[Start of section]

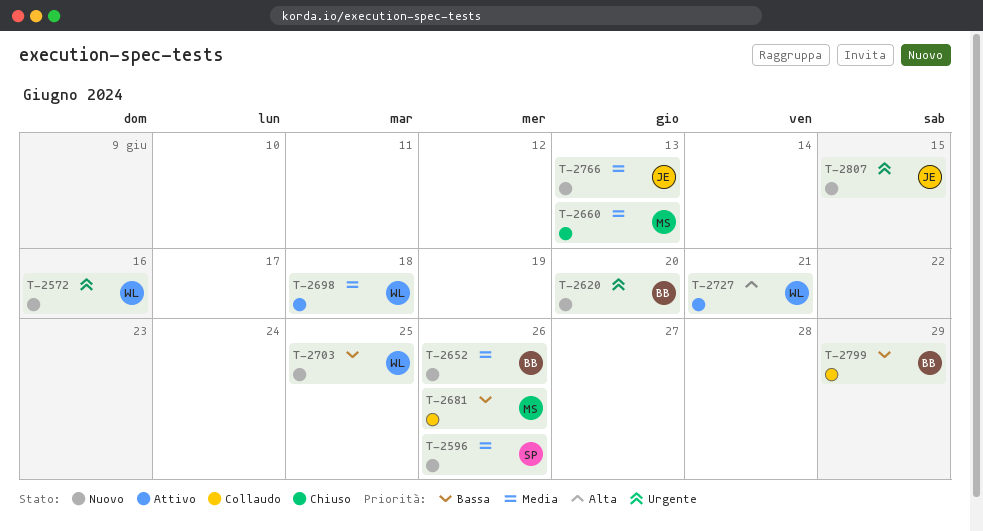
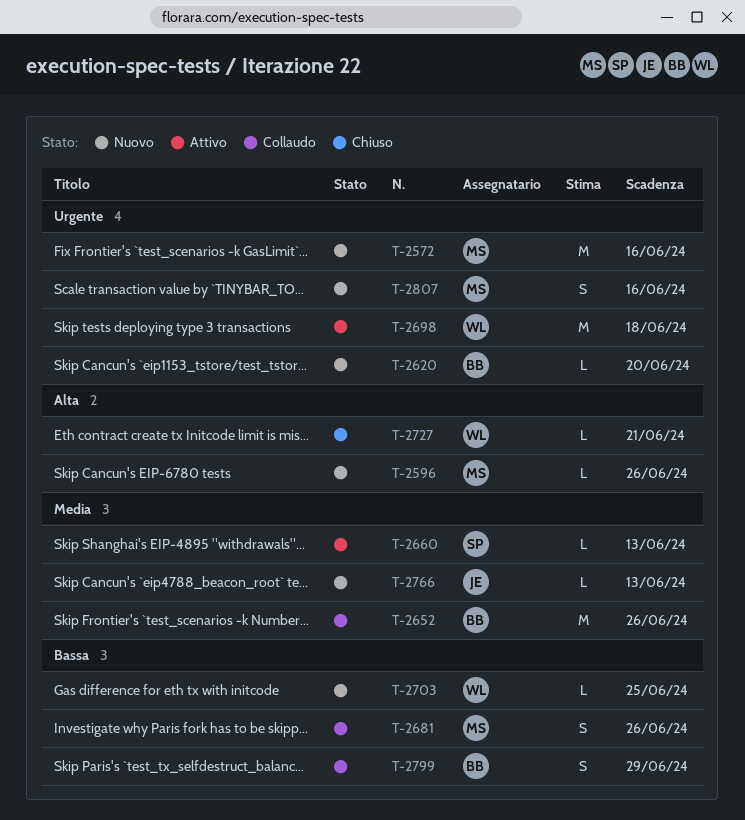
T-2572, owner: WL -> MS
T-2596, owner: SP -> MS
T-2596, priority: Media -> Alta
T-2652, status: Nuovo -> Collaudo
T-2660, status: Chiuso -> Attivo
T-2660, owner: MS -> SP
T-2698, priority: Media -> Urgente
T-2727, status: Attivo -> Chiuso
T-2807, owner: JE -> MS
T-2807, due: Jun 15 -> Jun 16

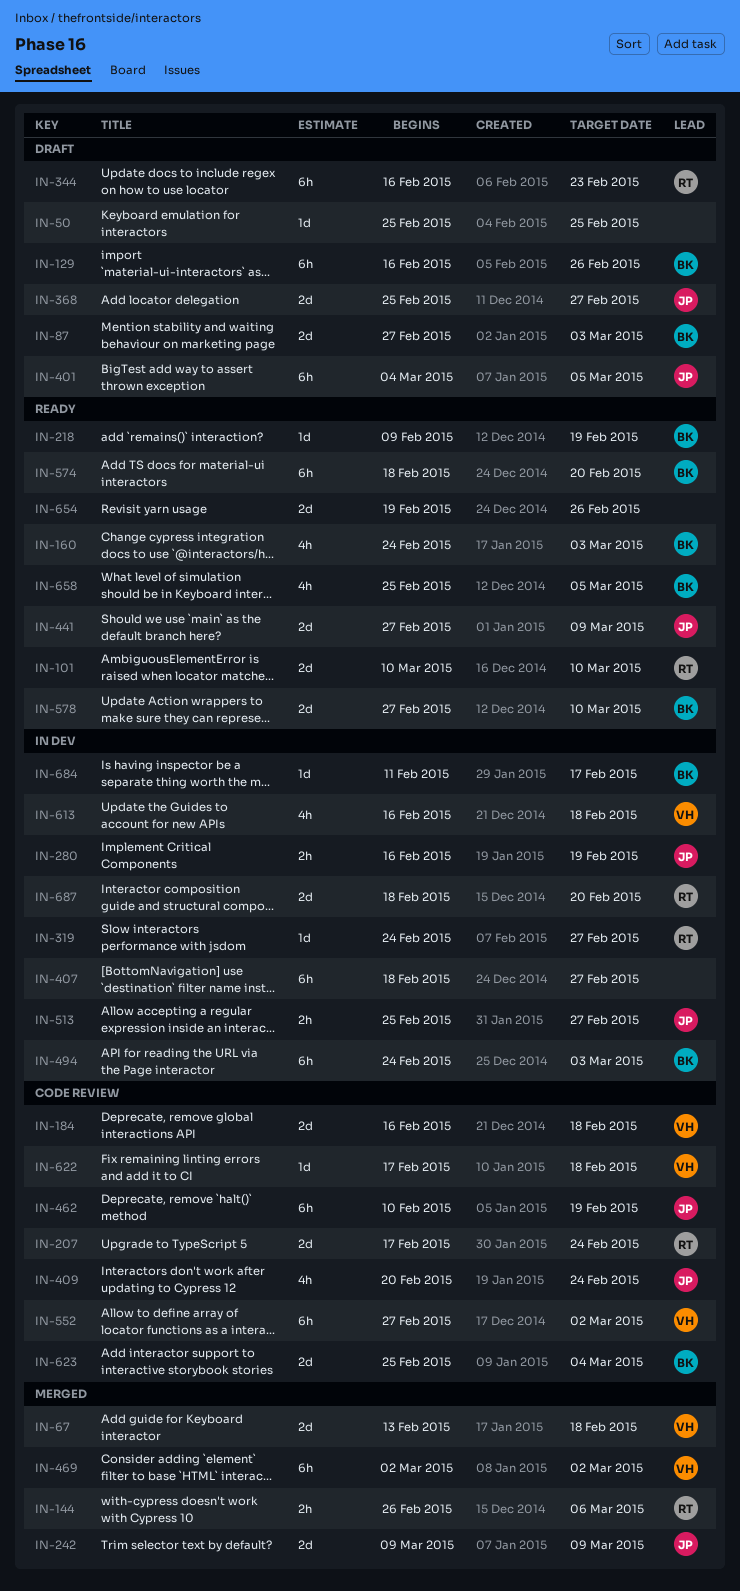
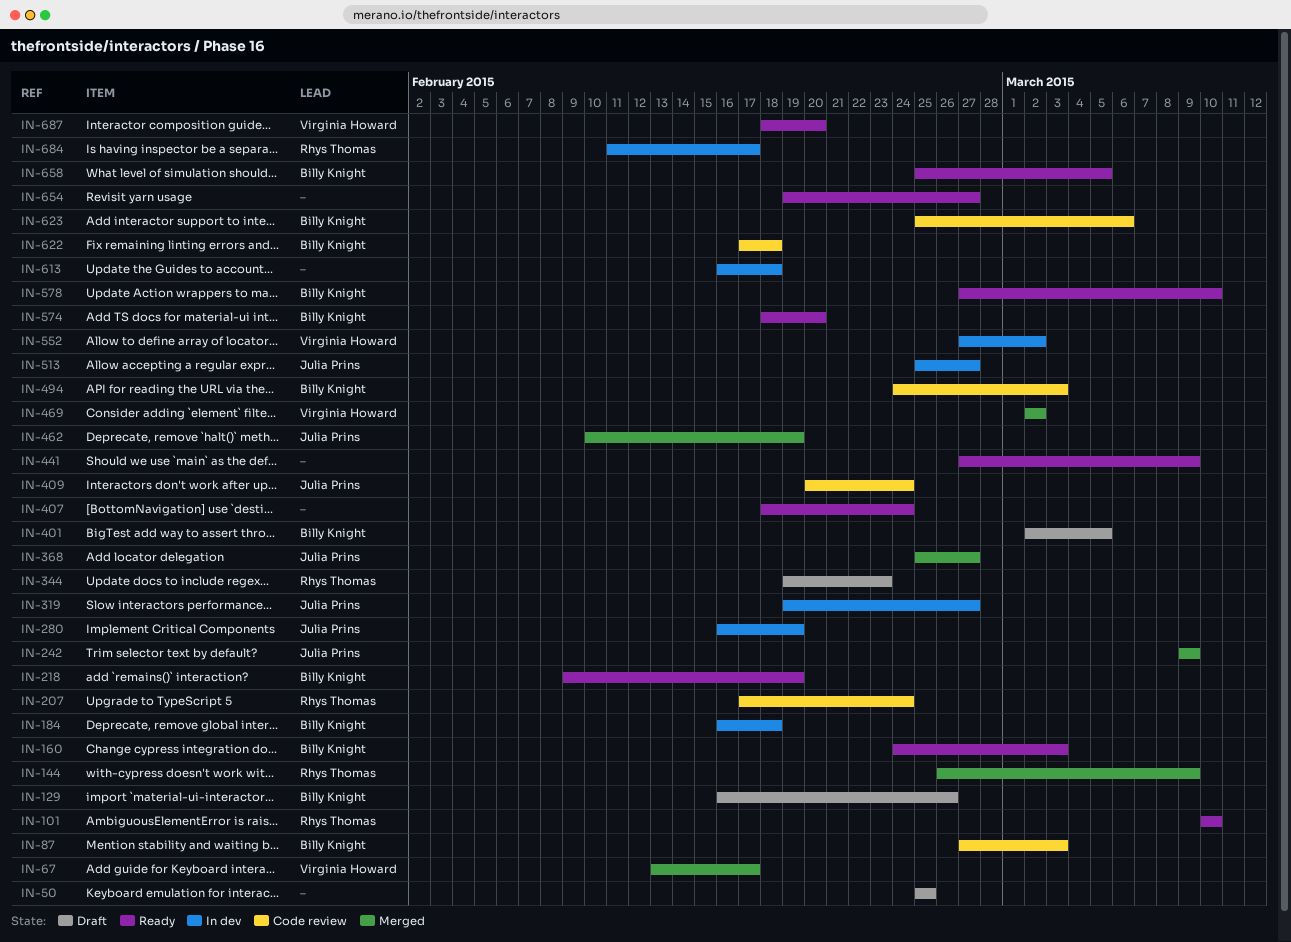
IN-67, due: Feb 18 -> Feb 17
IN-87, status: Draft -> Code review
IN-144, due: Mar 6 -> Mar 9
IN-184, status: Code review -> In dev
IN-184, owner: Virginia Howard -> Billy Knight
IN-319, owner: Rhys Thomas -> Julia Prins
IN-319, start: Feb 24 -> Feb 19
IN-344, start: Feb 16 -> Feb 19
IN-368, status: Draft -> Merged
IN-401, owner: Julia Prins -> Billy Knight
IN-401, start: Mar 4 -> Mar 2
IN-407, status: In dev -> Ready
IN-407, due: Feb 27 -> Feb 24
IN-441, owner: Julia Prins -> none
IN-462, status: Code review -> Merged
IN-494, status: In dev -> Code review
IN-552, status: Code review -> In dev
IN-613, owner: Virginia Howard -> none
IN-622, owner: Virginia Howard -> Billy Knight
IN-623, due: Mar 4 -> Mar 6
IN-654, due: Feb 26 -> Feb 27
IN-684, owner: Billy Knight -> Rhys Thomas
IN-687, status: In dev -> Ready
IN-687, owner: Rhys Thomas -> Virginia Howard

[End of section]

- **TASK PROMPT**:
Taking the entries above, write out exactly the lines starting with the line containing "IN-184, status: Code review -> In dev" and going on through the line containing "IN-407, due: Feb 27 -> Feb 24", both included, and nothing else.

- **RESULT**:
IN-184, status: Code review -> In dev
IN-184, owner: Virginia Howard -> Billy Knight
IN-319, owner: Rhys Thomas -> Julia Prins
IN-319, start: Feb 24 -> Feb 19
IN-344, start: Feb 16 -> Feb 19
IN-368, status: Draft -> Merged
IN-401, owner: Julia Prins -> Billy Knight
IN-401, start: Mar 4 -> Mar 2
IN-407, status: In dev -> Ready
IN-407, due: Feb 27 -> Feb 24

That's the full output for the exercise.